EBR-bench evaluates whether AI systems can improve at an unfamiliar, complex task through repeated attempts and note-taking — a proxy for the broader ability to “learn on the job.” Models repeatedly play Earthborne Rangers, a campaign-style board game in which a player explores a wilderness landscape, overcoming obstacles and pursuing objectives.
We chose this game because it is relatively obscure, so models are unlikely to have memorized it during training; it is almost entirely card-based with very little spatial reasoning, so weak multimodal reasoning is not the bottleneck; and it requires a layered mix of strategy and tactics — deck-building plus turn-by-turn play — over a long time horizon. A single playthrough of the segment we evaluate takes an experienced human 2–4 hours, and mastering the game can require dozens of playthroughs.
In our early experiments, we saw little evidence of learning from experience: scores stay roughly flat over repeated play, well below an expert human baseline. For the full launch analysis, see our publication, AI doesn’t get better at this board game with practice.
Epoch has used Earthborne Rangers content solely for the purposes of research and commentary. This work is conducted independently of Earthborne Games. Epoch does not distribute or sell access to the underlying copyrighted material from the game.
We primarily report each model’s “topline score”, the mean score over the final 20% of a run’s playthroughs. Agents are informed in their system prompt that only their final 20% of playthroughs are scored, and that the other 80% of playthroughs are free to be used for exploration and learning. By default, a sample or “run” consists of 10 playthroughs. Agents are encouraged to take notes as their only means of retaining specific information across compactions.

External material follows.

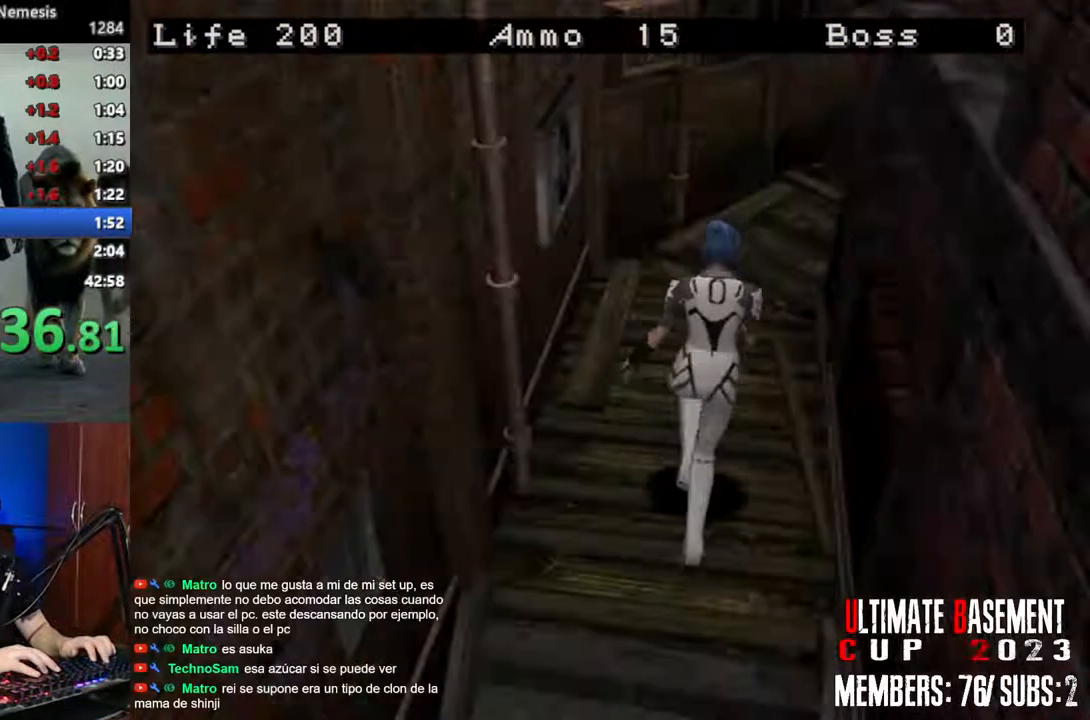
{"keys": ["shift", "w"], "events": []}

Each playthrough consists of the first five in-game days of the game’s campaign. Across these days, and within the subset of the full game provided in our digital implementation, players can score up to 21 distinct objectives, consisting of a mix of missions completed, rewards unlocked, and nontrivial in-game “notable events” recorded. The top score from any human so far is 20 out of 21.

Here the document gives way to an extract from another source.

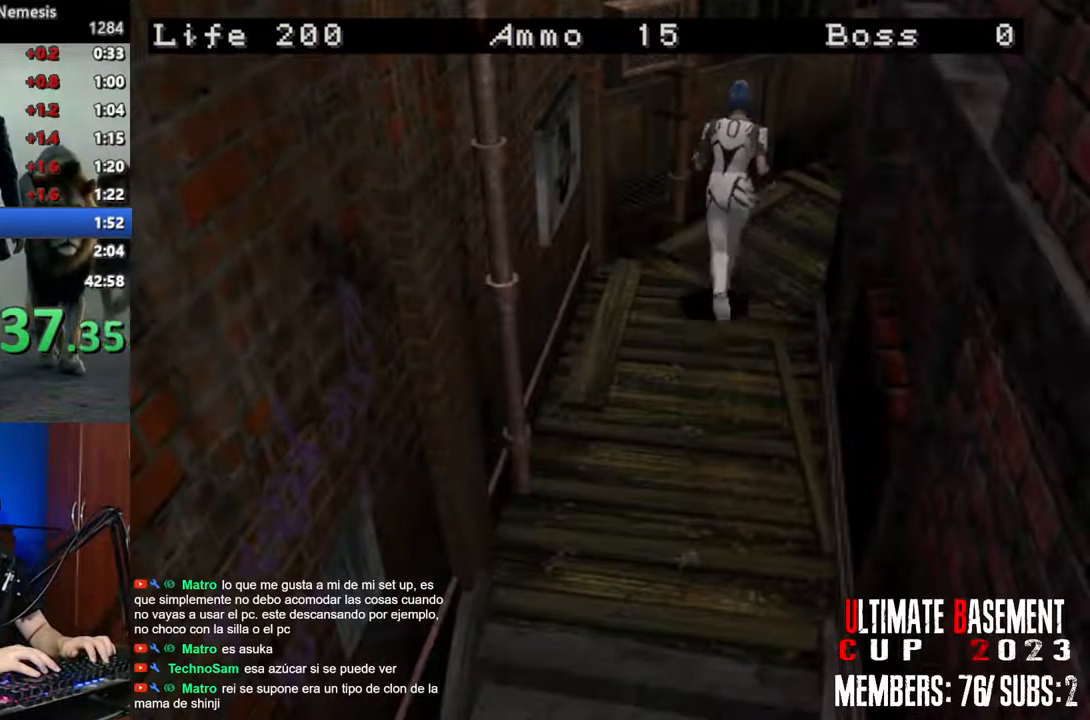
{"keys": ["d", "shift", "w"], "events": [[333, "d", "down"]]}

The agent’s system prompt contains basic information about the nature of the experiment, the scoring methodology, a tool-calling guide, and a compressed version of the game’s rulebook. The agent’s tools consist of a card lookup utility, an image of the game’s map, and a text-based pathfinding utility for models that struggle with vision. The agent can also read and edit a notes directory, and can read a set of whitelisted reference files, consisting of the game’s full rulebook, its rules glossary, and a digital interface guide that notes differences between the actual game and the provided digital implementation.
Models act through a simple ReAct agent harness. We plan to explore more sophisticated harnesses over time. We have most models compact every 250k tokens, as we found larger compaction thresholds made little difference in performance; older models may compact more frequently if their maximum context window is smaller than 250k tokens.
As mentioned, we currently evaluate only the game’s initial five-day introductory segment; full campaigns span 20–25 days. We plan to expand coverage and run more statistically robust human baselines over time.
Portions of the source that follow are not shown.